There seem to be a few approaches with SSG in Angular, so far we have identified:

  1. Build-time generation of configured or discovered routes (user-specified) - this could hammer the REST API quite hard at startup. It could be more useful for repositories who have large numbers of item pages that do not change for years.
    • As noted in July 18 meeting, it can also severely increase build time, if one must prerender with every build this becomes a blocker to fixing bugs, upgrading, etc.
  2. On-demand / 'regeneration' as requests come in?
    • As noted in July 18 meeting, dynamic SSG comes with all the performance problems (and maybe more) as SSR, so could end up negatively impacting on DSpace performance
  3. External tools like scully (see Refs) that can crawl the Angular site and create static content, could be configured and used to generate things incrementally or as admins see fit, on TTLs, etc.

Note re: performance / SSR

This discussion is not intended to be a band-aid "fix" or competing proposal for solving high-resource usage in SSR (server-side rendering). It is a discussion for those curious about supporting static sites in DSpace repositories, as a goal in and of itself.

References

abollini commented 3 months ago

please please please :) only look for option 3. IMHO we need to simplify as much as possible the angular code to reach our primary goal that should be have a fast application in a basic scenario without the need of all these extra layers (cache, pre-site generation) that are of course needed for High Performance, large and heavy accessed site. The other options could be attractive in the short term but would make the performance worst, the installation process more complex and/or slow

kshepherd commented 3 months ago

please please please :) only look for option 3

Good points made today, I've added notes about the downsides to options 1 and 2, and tried to make it clearer that this issue was not supposed to be related to SSR (or even Angular, necessarily) or compete for attention with SSR performance issues.

jameswsullivan commented 2 months ago

I don't know much about the inner workings of DSpace but I really wish that there could be something like the "Simply Static" WordPress plugin for it.

kshepherd commented 2 months ago

@jameswsullivan would a function like "generate website from publicly-accessible resources" fit your use case? (i.e. any items, bitstreams, collections that are not readable by unauthenticated users would be excluded)

jameswsullivan commented 1 month ago

@kshepherd I think so, yes.
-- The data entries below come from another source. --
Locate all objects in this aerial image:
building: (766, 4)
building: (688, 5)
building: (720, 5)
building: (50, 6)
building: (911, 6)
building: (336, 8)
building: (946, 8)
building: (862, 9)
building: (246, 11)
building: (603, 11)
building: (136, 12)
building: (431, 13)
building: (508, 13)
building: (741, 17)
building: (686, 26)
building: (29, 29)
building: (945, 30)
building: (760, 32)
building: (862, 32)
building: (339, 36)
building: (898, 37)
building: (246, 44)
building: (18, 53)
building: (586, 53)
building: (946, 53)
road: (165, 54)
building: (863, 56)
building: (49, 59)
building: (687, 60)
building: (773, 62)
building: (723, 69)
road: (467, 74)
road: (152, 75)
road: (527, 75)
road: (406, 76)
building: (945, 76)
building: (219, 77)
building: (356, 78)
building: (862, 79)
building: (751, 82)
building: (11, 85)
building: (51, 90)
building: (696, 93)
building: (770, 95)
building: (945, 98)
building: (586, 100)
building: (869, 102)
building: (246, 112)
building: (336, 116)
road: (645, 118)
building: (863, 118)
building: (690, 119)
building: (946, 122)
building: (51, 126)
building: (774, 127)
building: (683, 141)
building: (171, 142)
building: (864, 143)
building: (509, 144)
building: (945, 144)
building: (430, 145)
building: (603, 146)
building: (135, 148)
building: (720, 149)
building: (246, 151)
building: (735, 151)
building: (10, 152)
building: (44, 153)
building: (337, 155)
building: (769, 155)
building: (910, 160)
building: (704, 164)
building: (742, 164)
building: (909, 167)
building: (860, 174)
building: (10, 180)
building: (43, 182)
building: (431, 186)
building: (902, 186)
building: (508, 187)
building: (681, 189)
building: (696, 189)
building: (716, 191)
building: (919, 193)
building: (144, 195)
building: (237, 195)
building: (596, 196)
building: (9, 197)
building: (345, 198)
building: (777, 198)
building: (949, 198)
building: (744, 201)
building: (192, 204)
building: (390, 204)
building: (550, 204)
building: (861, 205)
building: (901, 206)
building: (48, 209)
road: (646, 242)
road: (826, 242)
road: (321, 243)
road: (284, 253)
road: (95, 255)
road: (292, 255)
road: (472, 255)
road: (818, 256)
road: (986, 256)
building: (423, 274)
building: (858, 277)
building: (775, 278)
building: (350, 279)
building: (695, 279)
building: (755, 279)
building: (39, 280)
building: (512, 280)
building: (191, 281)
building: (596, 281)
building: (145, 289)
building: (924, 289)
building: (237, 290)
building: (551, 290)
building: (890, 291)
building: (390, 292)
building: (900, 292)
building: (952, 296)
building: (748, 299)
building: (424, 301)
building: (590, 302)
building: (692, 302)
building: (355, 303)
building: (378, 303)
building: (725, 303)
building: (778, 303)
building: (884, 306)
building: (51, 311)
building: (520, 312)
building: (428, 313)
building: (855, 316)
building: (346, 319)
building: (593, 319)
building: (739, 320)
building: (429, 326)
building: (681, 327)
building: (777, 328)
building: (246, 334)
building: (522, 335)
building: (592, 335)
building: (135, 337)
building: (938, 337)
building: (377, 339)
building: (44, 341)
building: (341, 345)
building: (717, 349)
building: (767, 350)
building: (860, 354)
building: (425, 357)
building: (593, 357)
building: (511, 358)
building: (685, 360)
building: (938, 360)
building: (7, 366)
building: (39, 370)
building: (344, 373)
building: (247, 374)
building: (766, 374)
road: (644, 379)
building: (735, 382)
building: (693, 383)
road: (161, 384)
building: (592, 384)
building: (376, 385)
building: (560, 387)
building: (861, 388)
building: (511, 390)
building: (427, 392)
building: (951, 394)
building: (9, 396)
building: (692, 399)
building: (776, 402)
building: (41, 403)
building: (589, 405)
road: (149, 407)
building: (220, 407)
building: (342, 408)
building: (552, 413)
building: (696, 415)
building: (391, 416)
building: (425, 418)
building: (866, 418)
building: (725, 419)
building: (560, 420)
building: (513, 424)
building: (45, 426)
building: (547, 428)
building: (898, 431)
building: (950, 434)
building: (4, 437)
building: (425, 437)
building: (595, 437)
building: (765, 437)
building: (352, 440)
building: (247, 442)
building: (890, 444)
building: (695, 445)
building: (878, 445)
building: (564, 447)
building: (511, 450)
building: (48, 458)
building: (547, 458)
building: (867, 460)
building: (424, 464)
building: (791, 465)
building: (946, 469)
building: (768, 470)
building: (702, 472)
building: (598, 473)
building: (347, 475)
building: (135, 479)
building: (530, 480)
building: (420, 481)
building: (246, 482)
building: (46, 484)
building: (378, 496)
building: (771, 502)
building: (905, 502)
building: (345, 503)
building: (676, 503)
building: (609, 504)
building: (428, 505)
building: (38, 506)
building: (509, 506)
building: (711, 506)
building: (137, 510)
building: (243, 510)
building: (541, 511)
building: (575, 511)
One of the performance issues we have is that the DSpace site is getting hit by large amounts of either crawling or content scraping bots that enumerate the links/resources, causing heavy load to the hosting. And I think under DSpace's current structure, each of these sessions would trigger calls/responses between the DSpace angular UI and the DSpace API, and the SSR stuff? (I have limited knowledge about how exactly DSpace works but these are the topics I've come across during hosting and orchestration.)
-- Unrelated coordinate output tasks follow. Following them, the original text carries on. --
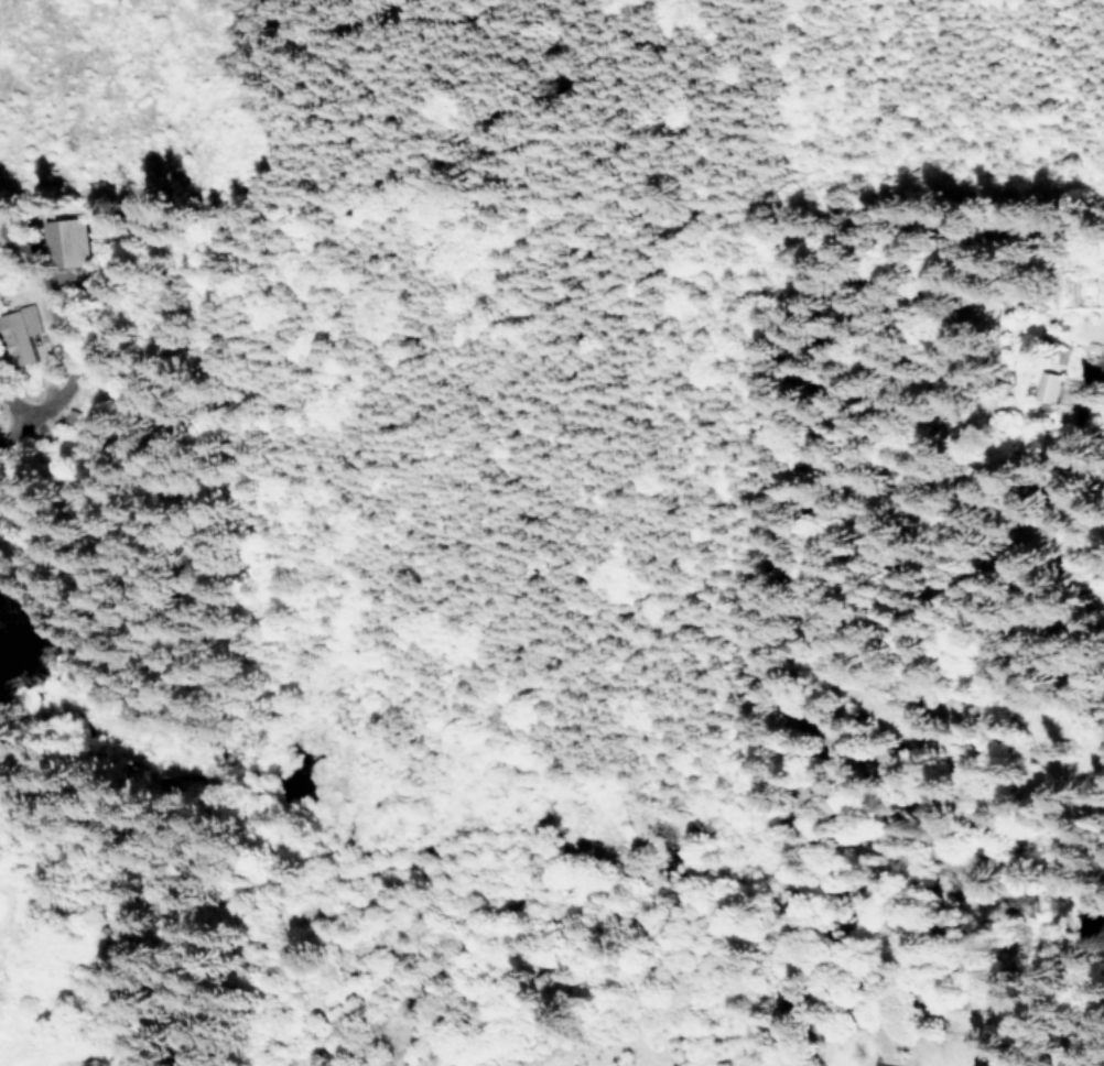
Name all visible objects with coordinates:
building: (77, 240)
building: (19, 334)
building: (1054, 386)
building: (886, 1065)

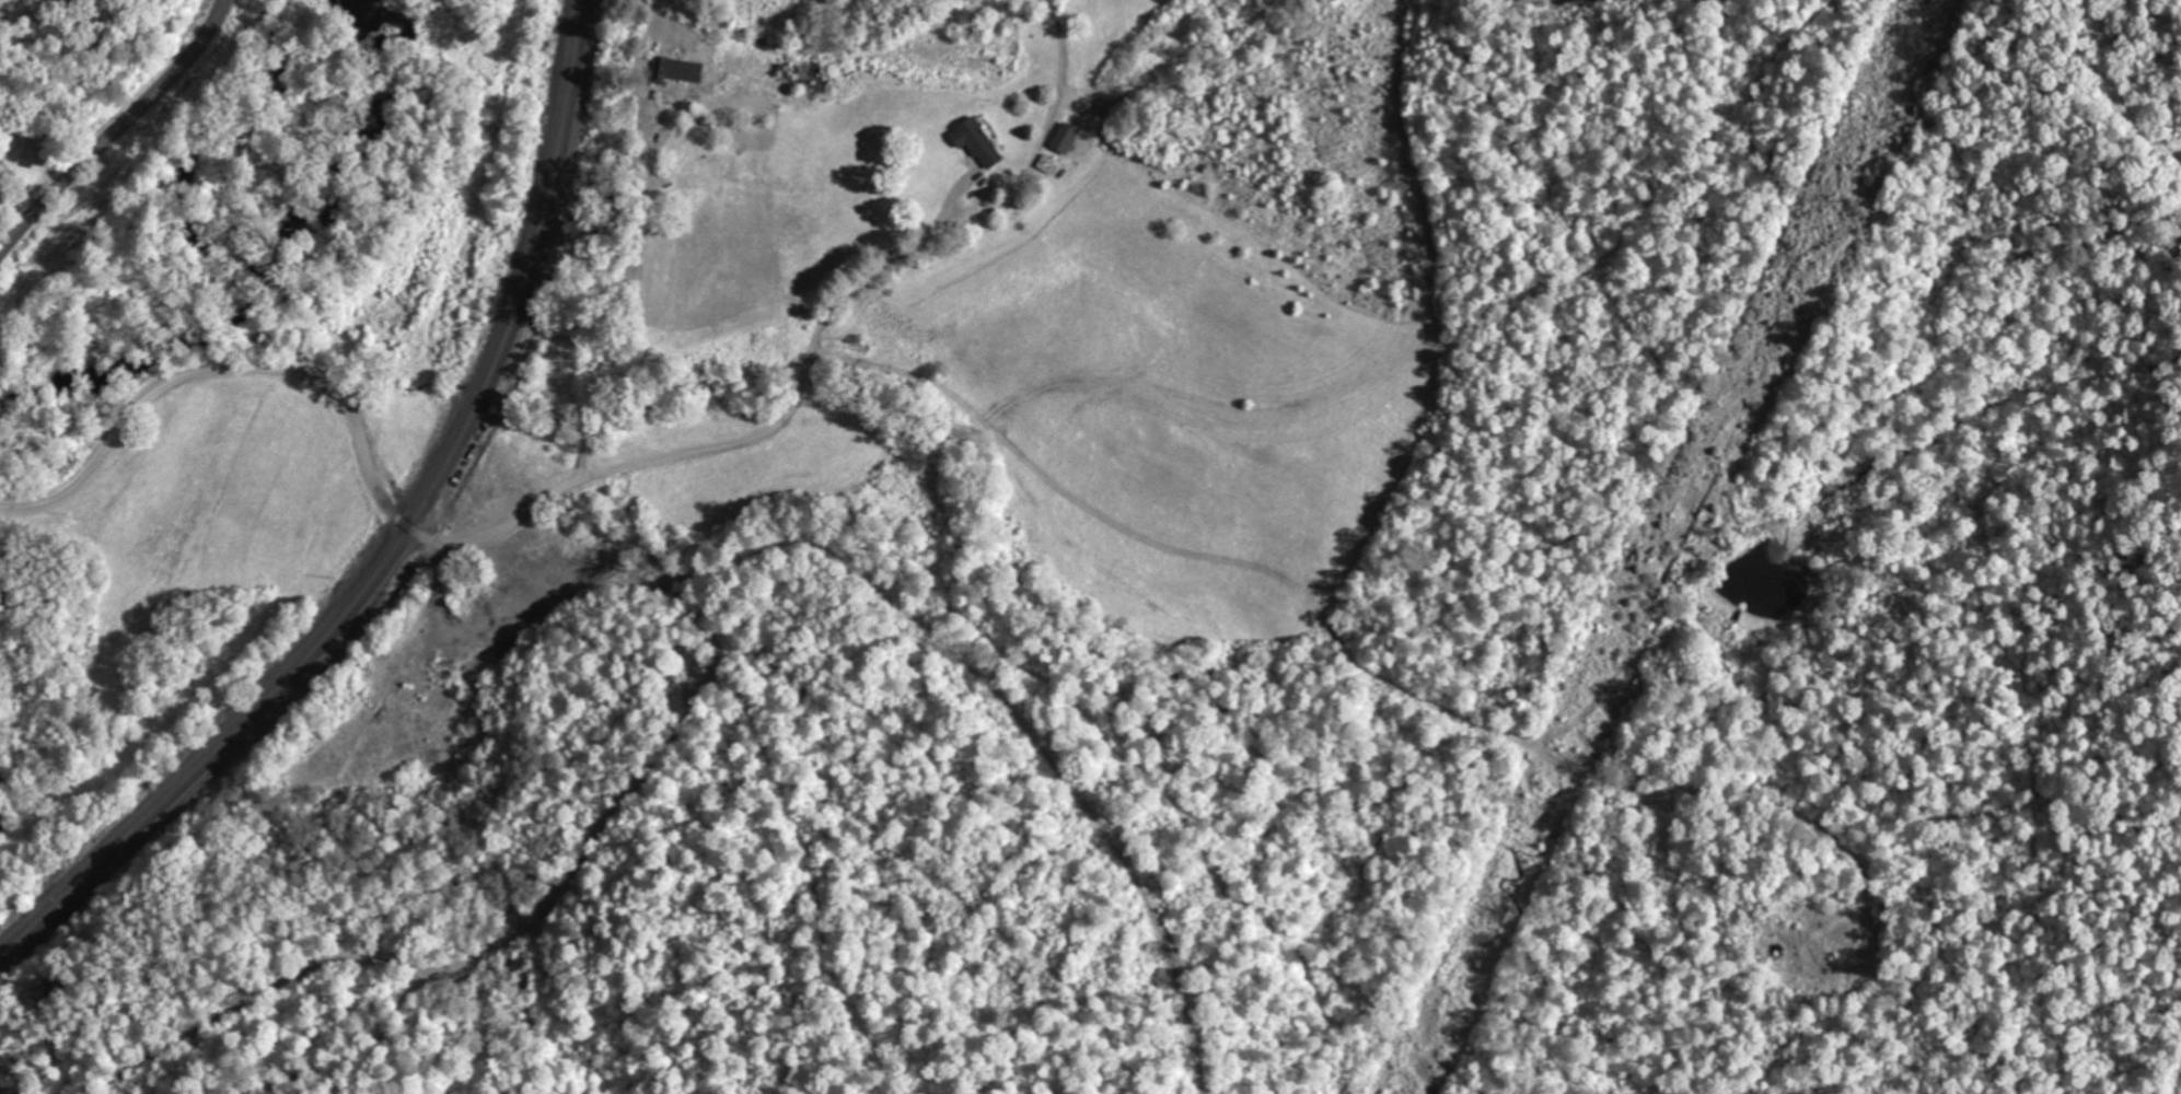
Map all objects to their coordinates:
building: (677, 71)
road: (116, 130)
building: (1064, 139)
building: (976, 143)
building: (0, 188)
road: (389, 509)
railway: (399, 539)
So I'd think if publicly-accessible resources could be generated and then hosted/served in a static way (especially for the bots and anonymous hits), that would alleviate a lot of this problem? But I'm not sure how it would work though, will the publicly-accessible content be served as static pages first, until a user logs in? My analogy to WordPress' Simply Static is probably not a good fit in this scenario because I simply spin up a local WordPress instance and make edits, and then generate the static HTMLs and upload them to the hosting server.